● Trecho do texto
------

A aprovação da obrigatoriedade do curso de sociologia (também filosofia) representa três fatores que devem ser pensados pelos profissionais da área e também no conjunto dos formandos dos próximos anos.

Em primeiro, diz respeito à abertura de cerca de 30 mil postos de trabalho em todo o Brasil, sendo cerca de 23 mil, só no estado de São Paulo (Folha de São Paulo 23/7/06).

Segundo o portal da Secretaria do Trabalho da PMSP, existem atualmente cerca de 20 mil pessoas formadas em sociologia no estado que tem desempenhado suas atividades distribuídas em: docência, pesquisa, assessoria..., conforme nos informa também o site do SINSESP.

A abertura dessas novas vagas atende a uma importante demanda profissional e ao mesmo tempo denota que não há profissionais gabaritados para todas essas vagas. O que significará um imenso giro na capacitação profissional através de cursos complementares de licenciatura ou a drenagem de especialistas de outras áreas como geografia, história, etc., para suprir a demanda num curso seriado, como argumentavam contra a implantação da sociologia Fernando Henrique Cardoso, Guiomar de Melo e a maioria dos setores ligados a políticas de competências.

Em segundo, diz respeito à própria realidade da carreira de professor: Foi um longo caminho que se iniciou ainda no século XIX com propostas de Rui Barbosa e Benjamim Constante e já na década de 20 e 30 consta na grade curricular de diversos cursos normais (sociologia da educação) de maneira quase sempre intermitente e normalmente ministrada por advogados ou médicos.

------

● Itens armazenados
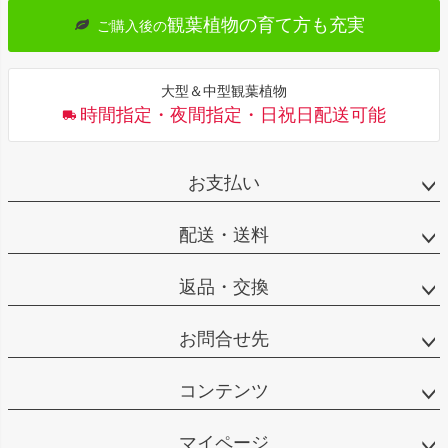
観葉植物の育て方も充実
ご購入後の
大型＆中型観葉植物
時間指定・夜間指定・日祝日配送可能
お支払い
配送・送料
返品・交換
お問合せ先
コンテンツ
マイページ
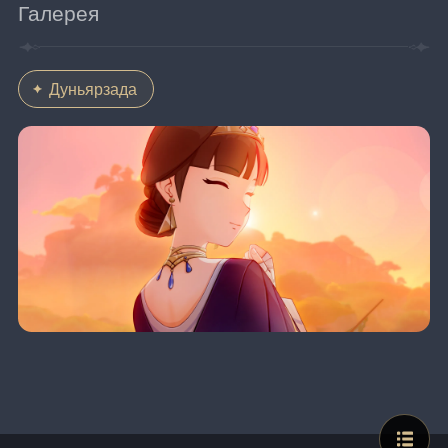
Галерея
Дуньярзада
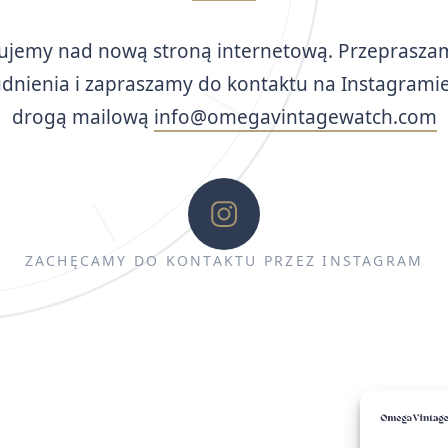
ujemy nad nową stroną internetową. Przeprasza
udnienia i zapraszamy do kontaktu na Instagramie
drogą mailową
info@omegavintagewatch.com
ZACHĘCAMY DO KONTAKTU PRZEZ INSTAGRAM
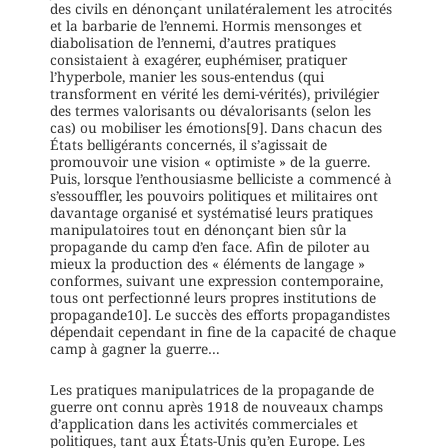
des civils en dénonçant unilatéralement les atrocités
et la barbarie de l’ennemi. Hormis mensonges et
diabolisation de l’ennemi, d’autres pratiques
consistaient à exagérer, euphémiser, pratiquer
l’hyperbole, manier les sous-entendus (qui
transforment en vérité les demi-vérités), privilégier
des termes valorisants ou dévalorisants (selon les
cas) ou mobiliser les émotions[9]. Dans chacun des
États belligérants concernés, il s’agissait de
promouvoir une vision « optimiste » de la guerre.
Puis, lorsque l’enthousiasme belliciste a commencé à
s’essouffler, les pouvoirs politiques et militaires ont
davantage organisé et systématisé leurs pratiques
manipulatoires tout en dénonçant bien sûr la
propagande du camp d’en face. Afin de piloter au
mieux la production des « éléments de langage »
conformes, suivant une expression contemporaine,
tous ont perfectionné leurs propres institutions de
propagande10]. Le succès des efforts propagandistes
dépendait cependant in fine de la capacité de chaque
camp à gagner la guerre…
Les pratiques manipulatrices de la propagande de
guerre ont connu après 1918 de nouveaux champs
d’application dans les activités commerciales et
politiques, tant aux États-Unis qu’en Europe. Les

------

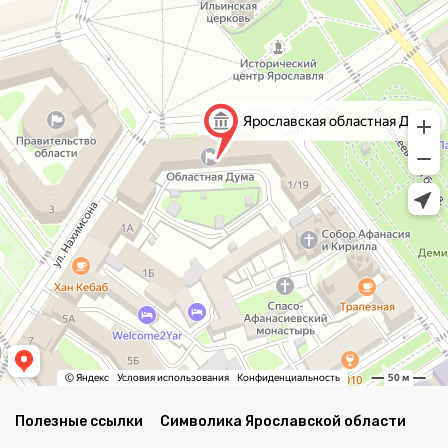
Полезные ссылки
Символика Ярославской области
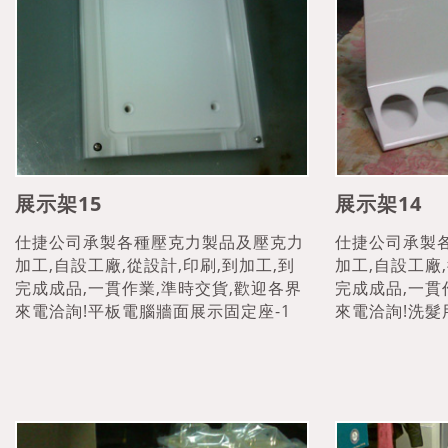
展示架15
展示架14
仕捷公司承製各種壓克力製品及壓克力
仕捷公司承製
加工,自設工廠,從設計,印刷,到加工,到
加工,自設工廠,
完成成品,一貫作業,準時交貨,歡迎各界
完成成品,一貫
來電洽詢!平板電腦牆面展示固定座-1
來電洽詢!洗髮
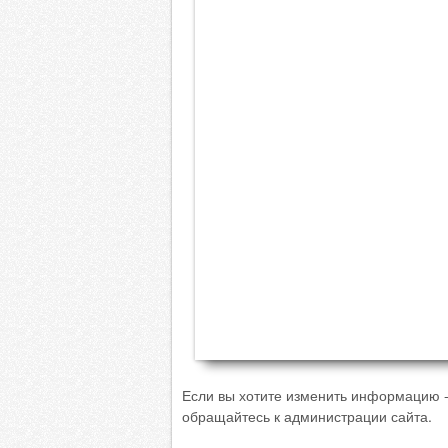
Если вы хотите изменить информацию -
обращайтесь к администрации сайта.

------

● Atividade 1
Liste todas as pessoas citadas pelo nome no texto sobre a obrigatoriedade da sociologia.
● Atividade 2
Reescreva de forma mais breve o parágrafo do texto sobre a obrigatoriedade da sociologia que começa com "A abertura dessas novas vagas", mantendo suas informações principais.
● Atividade 3
Dê continuidade ao texto sobre a obrigatoriedade da sociologia a partir do ponto em que ele termina.
Os registros não têm relação com o texto.

● Resposta 1
Fernando Henrique Cardoso, Guiomar de Melo, Rui Barbosa, Benjamim Constante

● Resposta 2
As novas vagas atendem a uma demanda profissional importante, mas mostram que faltam profissionais qualificados para ocupá-las. Isso exigirá capacitação por meio de cursos complementares de licenciatura ou o aproveitamento de especialistas de outras áreas, como geografia e história, para suprir a demanda num curso seriado. Esse era o argumento contra a implantação da sociologia usado por Fernando Henrique Cardoso, Guiomar de Melo e pela maioria dos setores ligados a políticas de competências.

● Resposta 3
Mas será em 1954, com a intervenção de Florestan Fernandes no Congresso Brasileiro de Sociólogos, favorável a obrigatoriedade da disciplina no ensino médio, que a sociologia ganhará um estatuto autônomo e legitimidade enquanto disciplina. Pouco depois é aprovada permanecendo até o ano de 1964, sendo substituída pela Ditadura por Educação Moral e Cívica (EMC) e pela Organização Social Política Brasileira (OSPB) e nas universidades por EPB (Estudos dos Problemas Brasileiros).

Com a luta pela abertura política o governo Franco Montoro (1983-87), aproveita-se das brechas abertas na lei e faculta o ensino de sociologia (também filosofia e psicologia) na rede estadual, realizando em 1986 o primeiro concurso para professores de sociologia.

Na Constituinte (1987-88) ela volta à exigência estendendo a sua abrangência a vários outros estados, mas sua obrigatoriedade nacional fica condicionada a Lei de Diretrizes e Bases.

Com a Lei de Diretrizes e Bases da Educação de (9394/96) fica sugerida pelo conselho de educação a aprovação da obrigatoriedade da sociologia o que é seguido em diversos estados, pouco depois ela é vetada pelo presidente (sociólogo) Fernando Henrique Cardoso (1994-2003) e também pelo governador Covas (1994-2001).

A partir da posse do presidente Lula, o debate volta à tona e toma corpo com diversas manifestações como o do congresso da APEOESP em 2004 e as promovidas por acadêmicos, universidades, entidades estudantis, e pelos sindicatos e encontros de Sociólogos de Santa Catarina, Paraná e São Paulo, conseguindo por fim a aprovação neste último ano.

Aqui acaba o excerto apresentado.